MAURO LENZI/ LUSTROLA E I LUSTROLESI




MESE DI DICEMBRE*
di Mauro Lenzi

«Ed ecco Dicembre, l’ultimo mese dell’anno.
Giungeva, spesso, col cielo plumbeo, con la nebbia, con la pioggia insistente, con la neve, con il freddo pungente, con il gelo. Nelle case, il caldo era soltanto in cucina, dove il fuoco del camino o della stufa di ghisa riscaldava l’ambiente. Negli altri locali, era freddo come fuori. Al mattino, spesso, i vetri delle finestre delle stanze da letto erano interamente ricoperti di uno strato di gelo dello spessore di alcuni millimetri, a volte; e le pareti rilucevano di puntini luminosi, come se fossero state ricoperte di minutissimi cristallini lucenti. Fuori pendevano dalla gronde o dalle lastre sporgenti dei tetti, i ghiaccioli simili a tante bianche o cris di diversa lunghezza e grossezza.

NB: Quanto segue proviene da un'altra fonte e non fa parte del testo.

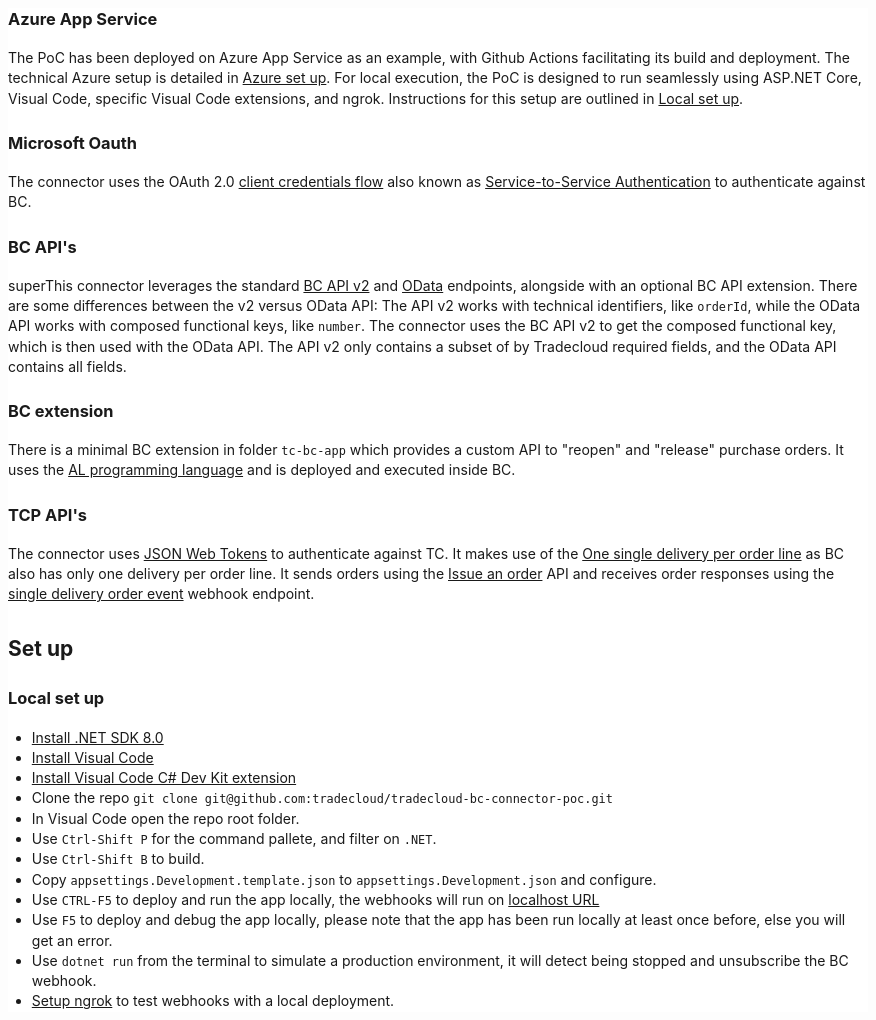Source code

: ### Azure App Service

The PoC has been deployed on Azure App Service as an example, with Github Actions facilitating its build and deployment. The technical Azure setup is detailed in [Azure set up](#azure-set-up).
For local execution, the PoC is designed to run seamlessly using ASP.NET Core, Visual Code, specific Visual Code extensions, and ngrok. Instructions for this setup are outlined in [Local set up](#local-set-up).

### Microsoft Oauth

The connector uses the OAuth 2.0 [client credentials flow](https://auth0.com/docs/get-started/authentication-and-authorization-flow/client-credentials-flow) also known as [Service-to-Service Authentication](https://learn.microsoft.com/en-us/dynamics365/business-central/dev-itpro/administration/automation-apis-using-s2s-authentication) to authenticate against BC.

### BC API's

superThis connector leverages the standard [BC API v2](https://learn.microsoft.com/en-us/dynamics365/business-central/dev-itpro/api-reference/v2.0/api/dynamics_purchaseorder_get) and [OData](https://learn.microsoft.com/en-us/dynamics365/business-central/dev-itpro/webservices/odata-web-services) endpoints, alongside with an optional BC API extension. There are some differences between the v2 versus OData API: The API v2 works with technical identifiers, like `orderId`, while the OData API works with composed functional keys, like `number`. The connector uses the BC API v2 to get the composed functional key, which is then used with the OData API. The API v2 only contains a subset of by Tradecloud required fields, and the OData API contains all fields.

### BC extension

There is a minimal BC extension in folder `tc-bc-app` which provides a custom API to "reopen" and "release" purchase orders. It uses the [AL programming language](https://learn.microsoft.com/en-us/dynamics365/business-central/dev-itpro/developer/devenv-programming-in-al) and is deployed and executed inside BC.

### TCP API's

The connector uses [JSON Web Tokens](https://docs.tradecloud1.com/api/introduction/security/authentication#basic-authentication-with-json-web-tokens) to authenticate against TC. It makes use of the [One single delivery per order line](https://docs.tradecloud1.com/api/processes/order/buyer/issue/delivery-schedule#single-delivery) as BC also has only one delivery per order line. It sends orders using the [Issue an order](https://docs.tradecloud1.com/api/processes/order/buyer/issue) API and receives order responses using the [single delivery order event](https://docs.tradecloud1.com/api/processes/order/buyer/receive/single-delivery-order-event) webhook endpoint.

## Set up

### Local set up

- [Install .NET SDK 8.0](https://dotnet.microsoft.com/en-us/download/dotnet/8.0)
- [Install Visual Code](https://code.visualstudio.com/)
- [Install Visual Code C# Dev Kit extension](https://marketplace.visualstudio.com/items?itemName=ms-dotnettools.csdevkit)
- Clone the repo `git clone git@github.com:tradecloud/tradecloud-bc-connector-poc.git`
- In Visual Code open the repo root folder.
- Use `Ctrl-Shift P` for the command pallete, and filter on `.NET`.
- Use `Ctrl-Shift B` to build.
- Copy `appsettings.Development.template.json` to `appsettings.Development.json` and configure.
- Use `CTRL-F5` to deploy and run the app locally, the webhooks will run on [localhost URL](http://localhost:5213/)
- Use `F5` to deploy and debug the app locally, please note that the app has been run locally at least once before, else you will get an error.
- Use `dotnet run` from the terminal to simulate a production environment, it will detect being stopped and unsubscribe the BC webhook.
- [Setup ngrok](https://ngrok.com/docs/getting-started/) to test webhooks with a local deployment.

Le giornate belle, le giornate di sole erano piuttosto rare. Tuttavia, quando capitavano, anche se fredde, allietavano ugualmente lo spirito, in mezzo allo squallore della natura circostante, che, tutta spoglia e dimessa, pareva riposarsi dopo averci dato, largamente, i suoi tesori, abbandonata al pesante sonno invernale.

(…) Noi ragazzi, però, non avevamo paura del freddo. Coi calzoncini corti, le scarpe chiodate, i calzini di lana che lasciavano scoperti i ginocchi, pestavamo la neve tutto il giorno, facendo a pallate o facendo pupazzi o valanghe, cioè grosse palle che si facevano rotolando la neve, quando il sole, splendente nel cielo turchino, scaldava la nave e la rendeva biocca, cioè pesante. Alla sera, le scarpe erano fradice e rosse e i ginocchi bluetti dal freddo.»


*La bella descrizione è tratta dallo splendido volume di Mauro Lenzi dal titolo Lustrola e i Lustrolesi – Voci e memorie dall’Appennino tosco-emiliano e pubblicato dal Gruppo di Studi Alta Valle del Reno – 2012 “La Memoria di Nuèter”.
Il testo, completato intorno al 1990, è ora pubblicato a cura di Anna Luce Lenzi.